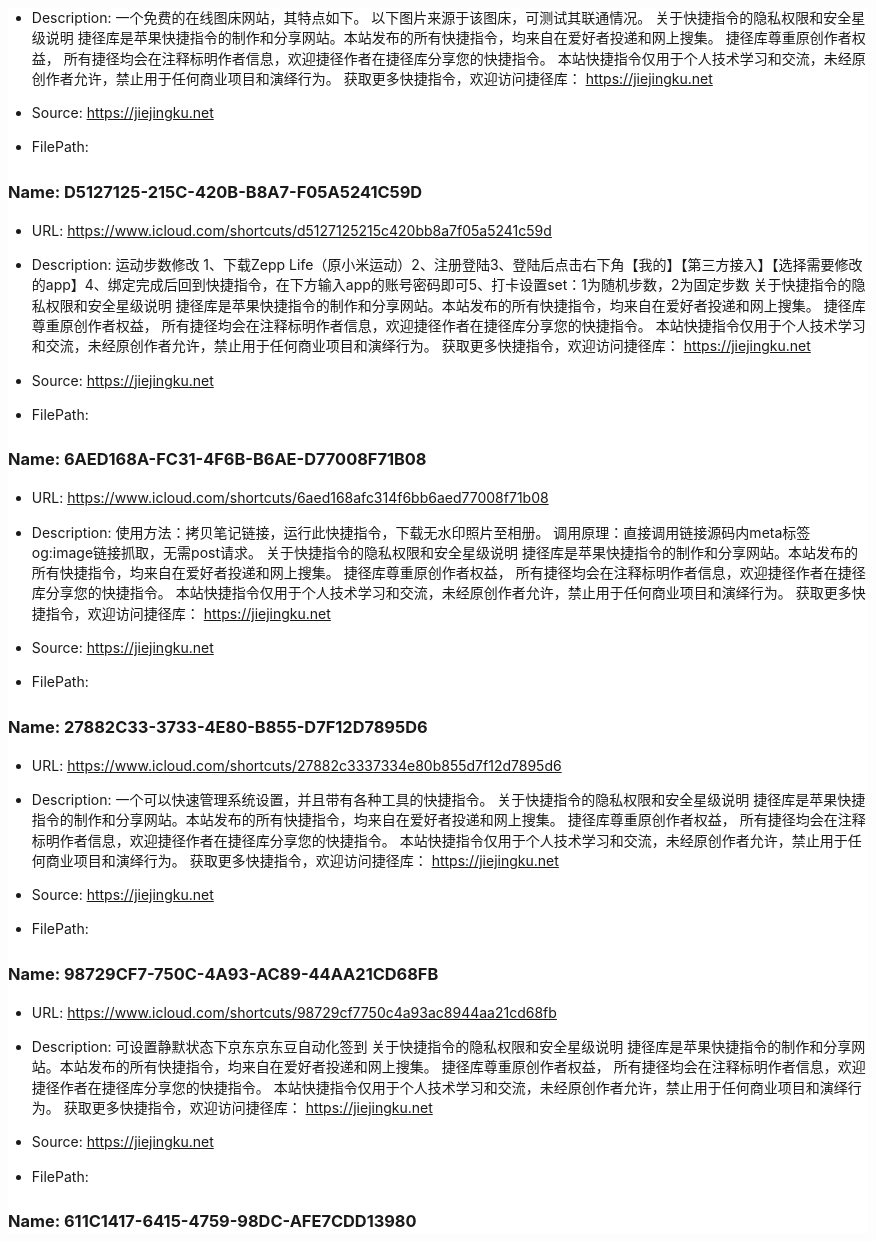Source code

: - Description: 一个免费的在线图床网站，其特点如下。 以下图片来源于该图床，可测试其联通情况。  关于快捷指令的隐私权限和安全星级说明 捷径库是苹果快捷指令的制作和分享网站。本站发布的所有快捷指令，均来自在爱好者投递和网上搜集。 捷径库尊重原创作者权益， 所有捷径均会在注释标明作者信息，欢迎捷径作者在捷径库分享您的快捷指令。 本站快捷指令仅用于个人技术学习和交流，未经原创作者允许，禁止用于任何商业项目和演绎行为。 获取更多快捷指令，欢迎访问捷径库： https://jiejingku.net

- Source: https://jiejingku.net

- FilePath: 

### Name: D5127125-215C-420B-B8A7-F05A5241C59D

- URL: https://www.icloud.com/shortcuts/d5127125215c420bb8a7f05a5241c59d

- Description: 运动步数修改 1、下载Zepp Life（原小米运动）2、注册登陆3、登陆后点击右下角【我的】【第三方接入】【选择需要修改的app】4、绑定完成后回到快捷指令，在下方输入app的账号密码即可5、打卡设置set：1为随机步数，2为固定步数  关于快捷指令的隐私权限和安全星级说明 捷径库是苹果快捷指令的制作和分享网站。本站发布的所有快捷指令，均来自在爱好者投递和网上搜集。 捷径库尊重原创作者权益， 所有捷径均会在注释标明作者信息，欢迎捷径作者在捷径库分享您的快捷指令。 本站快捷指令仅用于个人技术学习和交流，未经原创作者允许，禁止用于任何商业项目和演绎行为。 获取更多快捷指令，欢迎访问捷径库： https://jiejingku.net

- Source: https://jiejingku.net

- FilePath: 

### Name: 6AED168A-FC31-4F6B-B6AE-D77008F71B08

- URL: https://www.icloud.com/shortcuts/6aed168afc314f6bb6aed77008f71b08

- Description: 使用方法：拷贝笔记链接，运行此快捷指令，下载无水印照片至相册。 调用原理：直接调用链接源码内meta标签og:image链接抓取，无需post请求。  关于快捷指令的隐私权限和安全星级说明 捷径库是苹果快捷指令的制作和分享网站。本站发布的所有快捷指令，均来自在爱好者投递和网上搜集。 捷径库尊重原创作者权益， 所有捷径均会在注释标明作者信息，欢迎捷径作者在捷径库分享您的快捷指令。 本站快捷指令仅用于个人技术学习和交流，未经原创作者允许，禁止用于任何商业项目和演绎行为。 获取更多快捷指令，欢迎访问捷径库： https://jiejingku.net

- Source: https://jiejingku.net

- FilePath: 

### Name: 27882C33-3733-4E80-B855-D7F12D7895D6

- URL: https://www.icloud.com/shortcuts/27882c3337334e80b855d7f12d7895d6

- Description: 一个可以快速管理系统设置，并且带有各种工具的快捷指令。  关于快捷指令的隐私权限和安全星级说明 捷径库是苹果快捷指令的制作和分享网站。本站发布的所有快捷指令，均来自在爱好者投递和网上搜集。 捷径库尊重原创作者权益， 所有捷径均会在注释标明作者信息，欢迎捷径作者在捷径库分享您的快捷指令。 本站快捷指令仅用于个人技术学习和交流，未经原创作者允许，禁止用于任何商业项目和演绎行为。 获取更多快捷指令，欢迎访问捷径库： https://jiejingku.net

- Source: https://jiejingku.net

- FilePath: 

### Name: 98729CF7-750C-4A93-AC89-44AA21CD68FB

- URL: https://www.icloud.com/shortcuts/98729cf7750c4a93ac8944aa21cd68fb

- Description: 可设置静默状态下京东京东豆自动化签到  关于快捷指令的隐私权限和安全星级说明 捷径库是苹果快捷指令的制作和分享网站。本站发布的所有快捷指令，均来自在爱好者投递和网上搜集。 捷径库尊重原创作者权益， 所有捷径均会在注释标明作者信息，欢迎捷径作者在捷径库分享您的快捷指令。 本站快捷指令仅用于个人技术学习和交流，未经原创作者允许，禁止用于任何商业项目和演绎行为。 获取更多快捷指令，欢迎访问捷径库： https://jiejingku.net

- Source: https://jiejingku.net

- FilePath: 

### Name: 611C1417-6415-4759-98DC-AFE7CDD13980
◇ ◇ ◇ ◇ ◇
EXERCISE DIRECTIONS >> Copy the text of all the items above line for line without changing anything, and leave the pictures out of your copy.

SOLUTION >>
Source code

: - Description: 一个免费的在线图床网站，其特点如下。 以下图片来源于该图床，可测试其联通情况。  关于快捷指令的隐私权限和安全星级说明 捷径库是苹果快捷指令的制作和分享网站。本站发布的所有快捷指令，均来自在爱好者投递和网上搜集。 捷径库尊重原创作者权益， 所有捷径均会在注释标明作者信息，欢迎捷径作者在捷径库分享您的快捷指令。 本站快捷指令仅用于个人技术学习和交流，未经原创作者允许，禁止用于任何商业项目和演绎行为。 获取更多快捷指令，欢迎访问捷径库： https://jiejingku.net

- Source: https://jiejingku.net

- FilePath: 

### Name: D5127125-215C-420B-B8A7-F05A5241C59D

- URL: https://www.icloud.com/shortcuts/d5127125215c420bb8a7f05a5241c59d

- Description: 运动步数修改 1、下载Zepp Life（原小米运动）2、注册登陆3、登陆后点击右下角【我的】【第三方接入】【选择需要修改的app】4、绑定完成后回到快捷指令，在下方输入app的账号密码即可5、打卡设置set：1为随机步数，2为固定步数  关于快捷指令的隐私权限和安全星级说明 捷径库是苹果快捷指令的制作和分享网站。本站发布的所有快捷指令，均来自在爱好者投递和网上搜集。 捷径库尊重原创作者权益， 所有捷径均会在注释标明作者信息，欢迎捷径作者在捷径库分享您的快捷指令。 本站快捷指令仅用于个人技术学习和交流，未经原创作者允许，禁止用于任何商业项目和演绎行为。 获取更多快捷指令，欢迎访问捷径库： https://jiejingku.net

- Source: https://jiejingku.net

- FilePath: 

### Name: 6AED168A-FC31-4F6B-B6AE-D77008F71B08

- URL: https://www.icloud.com/shortcuts/6aed168afc314f6bb6aed77008f71b08

- Description: 使用方法：拷贝笔记链接，运行此快捷指令，下载无水印照片至相册。 调用原理：直接调用链接源码内meta标签og:image链接抓取，无需post请求。  关于快捷指令的隐私权限和安全星级说明 捷径库是苹果快捷指令的制作和分享网站。本站发布的所有快捷指令，均来自在爱好者投递和网上搜集。 捷径库尊重原创作者权益， 所有捷径均会在注释标明作者信息，欢迎捷径作者在捷径库分享您的快捷指令。 本站快捷指令仅用于个人技术学习和交流，未经原创作者允许，禁止用于任何商业项目和演绎行为。 获取更多快捷指令，欢迎访问捷径库： https://jiejingku.net

- Source: https://jiejingku.net

- FilePath: 

### Name: 27882C33-3733-4E80-B855-D7F12D7895D6

- URL: https://www.icloud.com/shortcuts/27882c3337334e80b855d7f12d7895d6

- Description: 一个可以快速管理系统设置，并且带有各种工具的快捷指令。  关于快捷指令的隐私权限和安全星级说明 捷径库是苹果快捷指令的制作和分享网站。本站发布的所有快捷指令，均来自在爱好者投递和网上搜集。 捷径库尊重原创作者权益， 所有捷径均会在注释标明作者信息，欢迎捷径作者在捷径库分享您的快捷指令。 本站快捷指令仅用于个人技术学习和交流，未经原创作者允许，禁止用于任何商业项目和演绎行为。 获取更多快捷指令，欢迎访问捷径库： https://jiejingku.net

- Source: https://jiejingku.net

- FilePath: 

### Name: 98729CF7-750C-4A93-AC89-44AA21CD68FB

- URL: https://www.icloud.com/shortcuts/98729cf7750c4a93ac8944aa21cd68fb

- Description: 可设置静默状态下京东京东豆自动化签到  关于快捷指令的隐私权限和安全星级说明 捷径库是苹果快捷指令的制作和分享网站。本站发布的所有快捷指令，均来自在爱好者投递和网上搜集。 捷径库尊重原创作者权益， 所有捷径均会在注释标明作者信息，欢迎捷径作者在捷径库分享您的快捷指令。 本站快捷指令仅用于个人技术学习和交流，未经原创作者允许，禁止用于任何商业项目和演绎行为。 获取更多快捷指令，欢迎访问捷径库： https://jiejingku.net

- Source: https://jiejingku.net

- FilePath: 

### Name: 611C1417-6415-4759-98DC-AFE7CDD13980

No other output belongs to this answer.